Recently several trials with the new classes of antidiabetic drugs SGLT-2 inhibitors and GLP-1RA have demonstrated a beneficial effect of these drugs in reducing the risk for developing cardiovascular disease and nephropathy in type 2 diabetes.
One of the main issues in evaluating the results of these trials is the heterogeneity of the population included, which, in practice makes impossible to compare the studies between them. In some studies only people with a previous established cardiovascular event have been included, while in others there is also a consistent component of people with only several risk factors for cardiovascular disease.
Because the aim of thee studies is to show the efficacy/superiority of a drug compared to placebo at the enrolment the patients must have comparable glycated haemoglobin and duration of the disease.
The placebo, in reality, is just the daily practice, without the studied drug, aiming to keep during the study the same level of glycemic control.
It is clear that, even in presence of a previous established cardiovascular event, we do not have enough information on the history of the patients until the time they are recruited.
Does this omission/ignorance introduce a possible bias in the final results of the study.
Certainly we are aware of the so called phenomenon of the “metabolic memory” or “legacy effect”.

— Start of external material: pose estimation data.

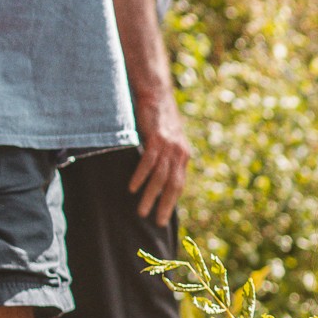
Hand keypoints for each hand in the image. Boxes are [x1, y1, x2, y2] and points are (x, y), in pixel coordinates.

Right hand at [129, 84, 191, 222]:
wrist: (157, 95)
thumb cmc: (159, 119)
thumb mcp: (168, 141)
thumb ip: (167, 158)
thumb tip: (159, 178)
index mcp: (184, 155)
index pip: (179, 184)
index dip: (172, 201)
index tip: (164, 216)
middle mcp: (180, 152)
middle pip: (173, 185)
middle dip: (165, 205)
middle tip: (158, 222)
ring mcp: (169, 146)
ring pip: (160, 177)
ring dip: (151, 196)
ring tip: (142, 211)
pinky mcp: (156, 138)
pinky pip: (148, 162)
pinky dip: (140, 177)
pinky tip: (133, 189)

Large randomized studies have established that early intensive glycemic control reduces the risk of diabetic complications, both micro and macrovascular. Moreover, epidemiological and prospective data support a long-term influence of early metabolic control on clinical outcomes. This phenomenon has recently been defined as "metabolic memory." Potential mechanisms for propagating this "memory" may be the production of reactive species unrelated to the presence of hyperglycemia, depending on the previous production of AGEs which can maintain RAGE over-expression, on the level of glycation of mitochondrial proteins and on the amount of mtDNA produced, all conditions able to induce an altered gene expression which may be persistent even when glycemia is normalized.
According to this evidence, it is clear that we are unable to understand how much such phenomenon might have influenced the results of the CVOTs, because the population compared in the trials, at the end of the day, might be really not comparable.